▸ **Task instructions**
Please copy the items below with "scientific name" renamed to "binomial name" everywhere and nothing else changed, leaving out the pictures.

....

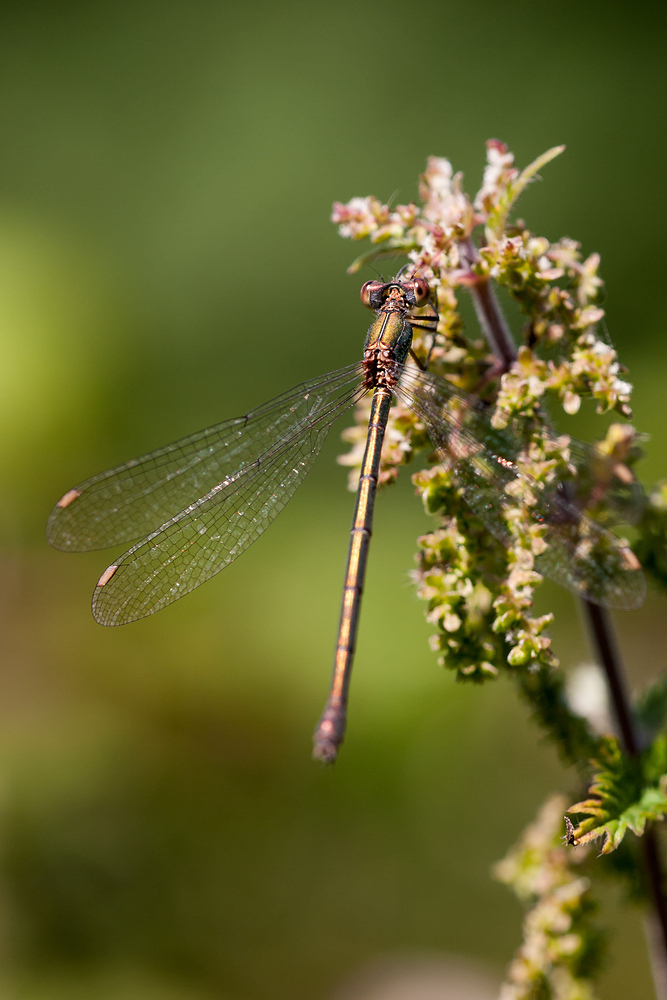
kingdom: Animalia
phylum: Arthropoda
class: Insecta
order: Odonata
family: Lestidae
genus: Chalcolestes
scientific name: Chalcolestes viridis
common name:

....

▸ **Response**
kingdom: Animalia
phylum: Arthropoda
class: Insecta
order: Odonata
family: Lestidae
genus: Chalcolestes
binomial name: Chalcolestes viridis
common name:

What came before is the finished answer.